What’s been your greatest struggle since diagnosis?
"Well I think we touched upon it a few times because it’s been the most recent, the neuropathy. I could deal with ‘I’m a runner but can’t run, I can walk still.’ But then it was ‘you can’t walk because you can’t feel your legs, and when you sit down you can’t get back up.’ The brain’s not connecting with the nerves and they’re not firing, and then going through all these rounds of chemo, low white blood counts, low red blood cells, blood transfusions, can’t get off of the couch type-thing. The weather was bad and I couldn’t even go outside. Every time I go to the hospital I get a nose bleed. Just letting go of the physical coping skills and getting more into writing, and then not being able to write and being stuck again."
"Having curve balls thrown at you has enabled me to stop thinking and kick in with that inner wisdom that my body just knows. A flower blooms because it just knows, there’s not a reason, you can’t figure out why it’s doing what it’s doing. There’s this universal flow of energy that I feel is a tapestry of life that connects everything. If you stop resisting and stop doubting and fearing that, it takes over and it’s more powerful than if you try to control it yourself. So, for me, my greatest struggle was the neuropathy because as soon as I couldn’t run and couldn’t walk, letting that go and letting something else take over has been a huge learning curve for me. It’s actually lifted this cloud where I’m not afraid of anything."

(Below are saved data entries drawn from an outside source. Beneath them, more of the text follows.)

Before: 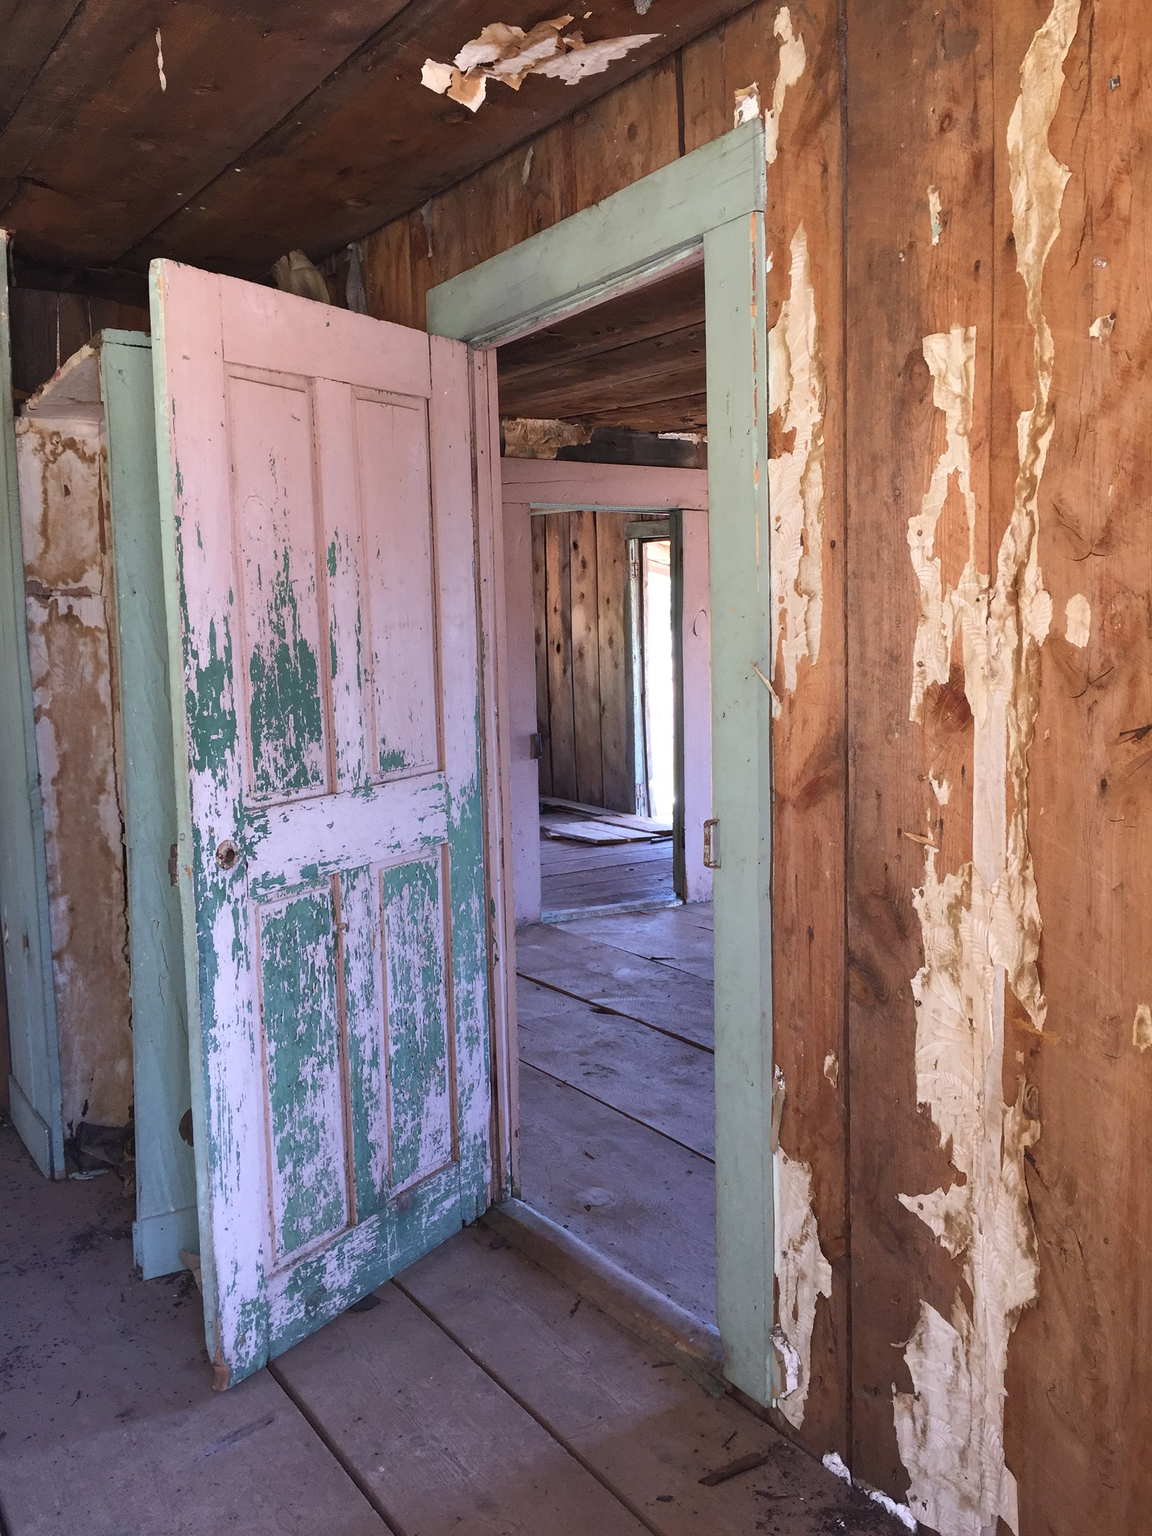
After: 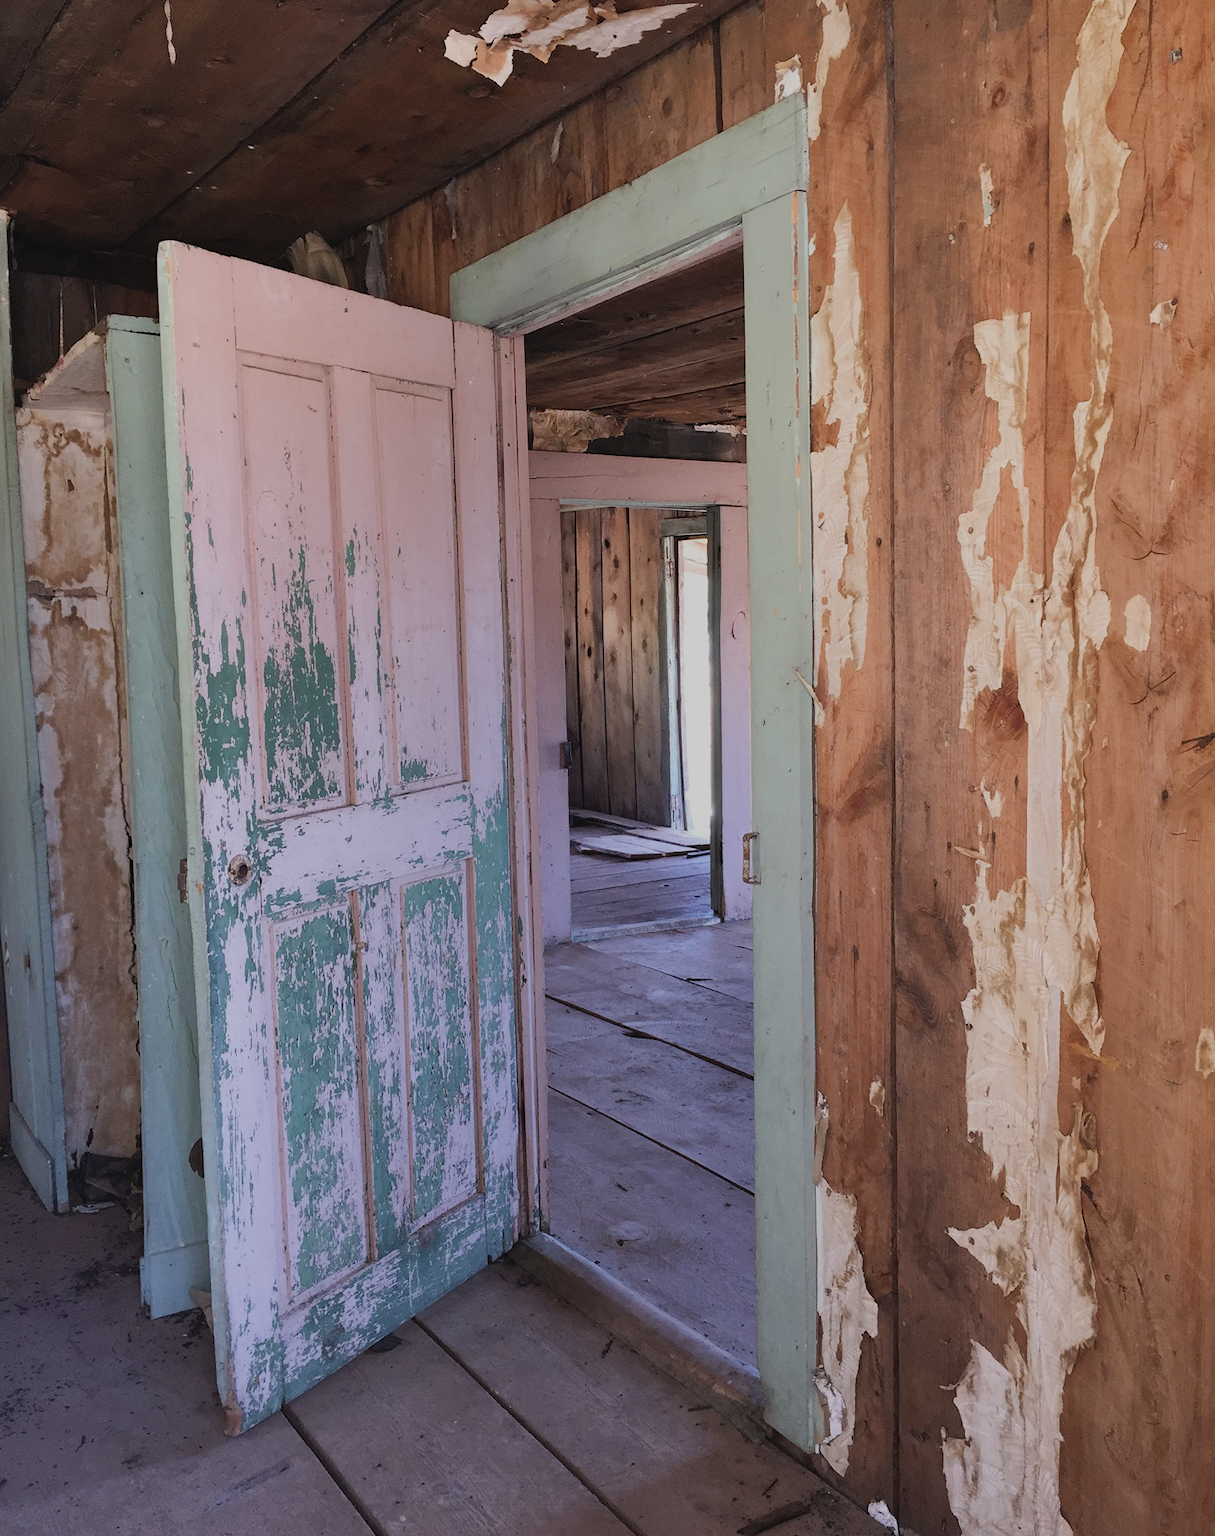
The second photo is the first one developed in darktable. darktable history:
contrast brightness saturation: contrast -0.087, brightness -0.031, saturation -0.111
crop and rotate: top 2.001%, bottom 3.216%
filmic rgb: black relative exposure -7.8 EV, white relative exposure 4.24 EV, hardness 3.89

"In the beginning I had this fear of dying, I had this fear of going into a slow paralysis from the neuropathy because it has this stocking and glove effect where it starts in your toes and fingers and begins to move up. It got all the way to the point of my knees and elbows. Really, you think about it like, ‘what do you need your thumbs for?’ Everything you don’t think about, I’ve thought about because it’s been taken away. It’s just a gift to bring you back to the present and to take you out of your head, if you can call cancer a gift."
Do you have anything else you would like to add?
"I think I would say for anybody who is diagnosed that a lot of people will tell you ‘this is my story’ and ‘this is my friend who had the same thing as you and this is what they did,’ or ‘this is what this one’s mother did.’ No journey is the same, and I feel like we all are spirits who came here to experience the ‘human experience.’ And we all came here for different reasons, for learning different things, so the reason why I came here may be different from the reason why ‘X,’ ‘Y,’ or ‘Z’ came here. Our outcomes are not going to be the same, our outlook is not going to be the same, the result is not going to be the same, and even the approach is not going to be the same. But for people to not look externally for those answers, and understand that there’s this feeling inside, and if you can connect to it, then it will provide you with what you need, rather than looking for one source or oncologist, or one hospital, because there’s not one person that’s going to be able to fix it or heal everything. I feel like we’re all self-healers."
Michelle WongIf you’re still and you listen, there’s this innate wisdom within every cell of your body and your entire being that supports you and holds you up.
This interview was conducted on March 1, 2018 and has been edited for clarity.